(Page-level text extractions)
'''

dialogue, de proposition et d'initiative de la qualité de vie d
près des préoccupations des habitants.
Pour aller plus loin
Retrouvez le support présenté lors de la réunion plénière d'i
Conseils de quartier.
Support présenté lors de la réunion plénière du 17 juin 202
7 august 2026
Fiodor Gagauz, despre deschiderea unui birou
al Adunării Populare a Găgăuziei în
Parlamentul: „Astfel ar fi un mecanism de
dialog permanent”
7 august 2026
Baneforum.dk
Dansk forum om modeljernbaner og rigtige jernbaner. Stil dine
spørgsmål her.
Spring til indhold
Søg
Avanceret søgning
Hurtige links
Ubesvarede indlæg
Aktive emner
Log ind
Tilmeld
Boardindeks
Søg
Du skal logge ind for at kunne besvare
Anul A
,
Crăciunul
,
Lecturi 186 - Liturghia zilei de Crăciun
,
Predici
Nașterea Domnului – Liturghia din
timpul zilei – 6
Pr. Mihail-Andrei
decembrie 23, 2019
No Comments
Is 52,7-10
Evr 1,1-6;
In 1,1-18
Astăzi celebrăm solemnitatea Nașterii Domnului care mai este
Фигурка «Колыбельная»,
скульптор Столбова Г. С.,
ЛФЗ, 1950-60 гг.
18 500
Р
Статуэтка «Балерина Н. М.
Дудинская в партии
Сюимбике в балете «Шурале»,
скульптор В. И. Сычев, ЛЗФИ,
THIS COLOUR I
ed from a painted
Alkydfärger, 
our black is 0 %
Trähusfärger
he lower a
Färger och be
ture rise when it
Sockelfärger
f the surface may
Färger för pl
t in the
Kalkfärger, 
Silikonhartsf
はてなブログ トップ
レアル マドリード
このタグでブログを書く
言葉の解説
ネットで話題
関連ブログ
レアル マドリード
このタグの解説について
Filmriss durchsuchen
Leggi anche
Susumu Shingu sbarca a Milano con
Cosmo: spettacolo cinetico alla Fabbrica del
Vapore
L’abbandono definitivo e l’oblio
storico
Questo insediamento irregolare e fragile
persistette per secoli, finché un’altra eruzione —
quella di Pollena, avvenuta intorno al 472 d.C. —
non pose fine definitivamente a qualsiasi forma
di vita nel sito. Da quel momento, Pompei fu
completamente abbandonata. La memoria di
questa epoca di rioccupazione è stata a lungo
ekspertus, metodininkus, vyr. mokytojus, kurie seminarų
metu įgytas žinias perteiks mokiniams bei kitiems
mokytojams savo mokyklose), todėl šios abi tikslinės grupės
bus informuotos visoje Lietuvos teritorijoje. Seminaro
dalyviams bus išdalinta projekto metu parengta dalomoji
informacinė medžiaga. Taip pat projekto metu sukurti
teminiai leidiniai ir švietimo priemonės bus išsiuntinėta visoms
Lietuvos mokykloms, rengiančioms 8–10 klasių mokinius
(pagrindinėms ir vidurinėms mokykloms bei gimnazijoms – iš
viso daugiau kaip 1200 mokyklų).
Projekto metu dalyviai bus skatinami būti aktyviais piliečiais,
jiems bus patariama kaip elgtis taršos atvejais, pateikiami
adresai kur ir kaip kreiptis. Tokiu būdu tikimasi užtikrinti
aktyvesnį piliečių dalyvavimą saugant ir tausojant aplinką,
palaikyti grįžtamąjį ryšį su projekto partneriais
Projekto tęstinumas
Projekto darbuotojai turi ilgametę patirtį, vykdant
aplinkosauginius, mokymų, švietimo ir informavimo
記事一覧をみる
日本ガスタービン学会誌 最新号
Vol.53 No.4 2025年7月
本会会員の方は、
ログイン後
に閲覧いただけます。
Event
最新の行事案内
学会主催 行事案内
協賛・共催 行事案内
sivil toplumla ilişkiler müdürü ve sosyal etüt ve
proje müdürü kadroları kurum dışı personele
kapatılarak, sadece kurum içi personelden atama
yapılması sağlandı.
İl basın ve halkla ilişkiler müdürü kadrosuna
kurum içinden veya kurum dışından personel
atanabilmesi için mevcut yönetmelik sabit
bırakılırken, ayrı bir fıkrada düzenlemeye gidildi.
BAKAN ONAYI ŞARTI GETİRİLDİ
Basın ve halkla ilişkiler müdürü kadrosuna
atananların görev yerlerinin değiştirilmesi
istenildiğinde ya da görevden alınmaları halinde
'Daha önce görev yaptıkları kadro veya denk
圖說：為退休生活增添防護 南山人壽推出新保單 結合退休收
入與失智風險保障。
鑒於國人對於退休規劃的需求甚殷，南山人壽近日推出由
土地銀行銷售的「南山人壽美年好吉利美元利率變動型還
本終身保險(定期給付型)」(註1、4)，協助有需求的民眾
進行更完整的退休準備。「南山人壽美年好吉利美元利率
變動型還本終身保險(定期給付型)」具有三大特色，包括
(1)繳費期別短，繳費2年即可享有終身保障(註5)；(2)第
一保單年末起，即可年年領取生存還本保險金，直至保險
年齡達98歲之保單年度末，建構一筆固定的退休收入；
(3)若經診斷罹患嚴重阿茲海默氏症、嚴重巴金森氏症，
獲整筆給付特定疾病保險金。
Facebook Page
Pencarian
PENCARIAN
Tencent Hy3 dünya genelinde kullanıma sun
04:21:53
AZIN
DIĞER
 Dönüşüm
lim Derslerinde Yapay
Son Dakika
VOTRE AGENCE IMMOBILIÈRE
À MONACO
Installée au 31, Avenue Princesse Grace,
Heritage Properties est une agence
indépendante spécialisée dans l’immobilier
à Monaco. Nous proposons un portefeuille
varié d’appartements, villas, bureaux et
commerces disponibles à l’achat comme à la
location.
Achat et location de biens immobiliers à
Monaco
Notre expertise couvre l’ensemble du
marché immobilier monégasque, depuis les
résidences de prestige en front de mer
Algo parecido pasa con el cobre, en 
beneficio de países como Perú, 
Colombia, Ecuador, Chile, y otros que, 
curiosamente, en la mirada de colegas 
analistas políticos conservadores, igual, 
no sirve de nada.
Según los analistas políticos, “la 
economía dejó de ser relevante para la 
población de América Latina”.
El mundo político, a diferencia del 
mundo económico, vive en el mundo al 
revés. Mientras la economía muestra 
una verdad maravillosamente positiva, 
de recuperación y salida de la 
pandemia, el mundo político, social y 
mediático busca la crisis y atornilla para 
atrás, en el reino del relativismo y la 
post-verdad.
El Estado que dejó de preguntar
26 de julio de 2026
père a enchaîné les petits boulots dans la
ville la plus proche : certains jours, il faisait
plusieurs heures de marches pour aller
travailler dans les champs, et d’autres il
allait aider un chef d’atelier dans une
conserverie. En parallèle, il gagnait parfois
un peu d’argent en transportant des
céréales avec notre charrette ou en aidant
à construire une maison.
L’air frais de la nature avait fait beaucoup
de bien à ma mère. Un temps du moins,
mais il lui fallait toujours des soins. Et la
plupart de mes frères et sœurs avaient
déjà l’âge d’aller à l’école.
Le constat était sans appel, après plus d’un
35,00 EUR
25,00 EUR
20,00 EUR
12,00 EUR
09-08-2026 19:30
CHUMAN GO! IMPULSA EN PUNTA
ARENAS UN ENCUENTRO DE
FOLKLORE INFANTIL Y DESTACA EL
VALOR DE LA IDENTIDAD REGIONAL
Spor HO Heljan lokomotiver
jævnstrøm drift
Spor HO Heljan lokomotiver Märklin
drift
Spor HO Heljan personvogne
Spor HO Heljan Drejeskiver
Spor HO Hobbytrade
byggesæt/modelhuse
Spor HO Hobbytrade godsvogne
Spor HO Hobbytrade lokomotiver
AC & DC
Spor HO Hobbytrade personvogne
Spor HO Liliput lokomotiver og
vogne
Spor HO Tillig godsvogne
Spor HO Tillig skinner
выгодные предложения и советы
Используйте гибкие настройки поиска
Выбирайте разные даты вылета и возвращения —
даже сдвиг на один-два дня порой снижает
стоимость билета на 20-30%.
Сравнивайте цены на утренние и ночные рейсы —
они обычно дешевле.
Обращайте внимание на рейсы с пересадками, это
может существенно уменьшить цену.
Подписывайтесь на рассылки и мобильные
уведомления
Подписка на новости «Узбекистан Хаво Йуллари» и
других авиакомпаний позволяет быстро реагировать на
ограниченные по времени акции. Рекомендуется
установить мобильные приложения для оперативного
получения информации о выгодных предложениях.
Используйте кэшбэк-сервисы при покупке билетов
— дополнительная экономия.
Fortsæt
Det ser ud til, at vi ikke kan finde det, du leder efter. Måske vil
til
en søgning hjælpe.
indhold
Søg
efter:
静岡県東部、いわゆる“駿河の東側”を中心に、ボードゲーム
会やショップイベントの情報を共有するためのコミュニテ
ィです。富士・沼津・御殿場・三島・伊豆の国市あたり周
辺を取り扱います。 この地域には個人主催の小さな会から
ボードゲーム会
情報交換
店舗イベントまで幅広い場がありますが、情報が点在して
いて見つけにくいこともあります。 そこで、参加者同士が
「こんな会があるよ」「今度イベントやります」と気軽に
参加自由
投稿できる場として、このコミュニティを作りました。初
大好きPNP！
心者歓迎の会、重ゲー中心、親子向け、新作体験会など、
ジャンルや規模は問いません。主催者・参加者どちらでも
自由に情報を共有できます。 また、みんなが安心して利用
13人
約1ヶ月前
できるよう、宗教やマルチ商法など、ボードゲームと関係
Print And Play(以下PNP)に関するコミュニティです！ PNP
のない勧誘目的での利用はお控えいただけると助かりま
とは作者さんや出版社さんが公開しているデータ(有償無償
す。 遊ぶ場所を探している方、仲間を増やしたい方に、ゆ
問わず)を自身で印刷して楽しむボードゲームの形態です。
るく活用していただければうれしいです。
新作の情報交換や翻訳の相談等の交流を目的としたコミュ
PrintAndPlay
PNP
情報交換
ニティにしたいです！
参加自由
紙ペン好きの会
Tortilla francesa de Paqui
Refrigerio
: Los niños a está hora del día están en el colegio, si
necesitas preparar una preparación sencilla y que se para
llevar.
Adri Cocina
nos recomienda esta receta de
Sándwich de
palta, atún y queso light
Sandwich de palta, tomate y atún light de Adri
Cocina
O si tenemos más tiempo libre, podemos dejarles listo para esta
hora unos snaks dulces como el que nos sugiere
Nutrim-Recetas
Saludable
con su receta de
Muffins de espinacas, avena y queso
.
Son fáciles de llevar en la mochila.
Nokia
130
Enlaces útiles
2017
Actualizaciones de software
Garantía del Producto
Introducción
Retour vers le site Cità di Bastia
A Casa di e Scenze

'''

> **YOUR ASSIGNMENT**: Once you find the line with "una verdad maravillosamente" above, print it and every line after it up to and including the line with "ville la plus", exactly as written and nothing else.

> **RESULT OF THIS EXERCISE**:
una verdad maravillosamente positiva, 
de recuperación y salida de la 
pandemia, el mundo político, social y 
mediático busca la crisis y atornilla para 
atrás, en el reino del relativismo y la 
post-verdad.
El Estado que dejó de preguntar
26 de julio de 2026
père a enchaîné les petits boulots dans la
ville la plus proche : certains jours, il faisait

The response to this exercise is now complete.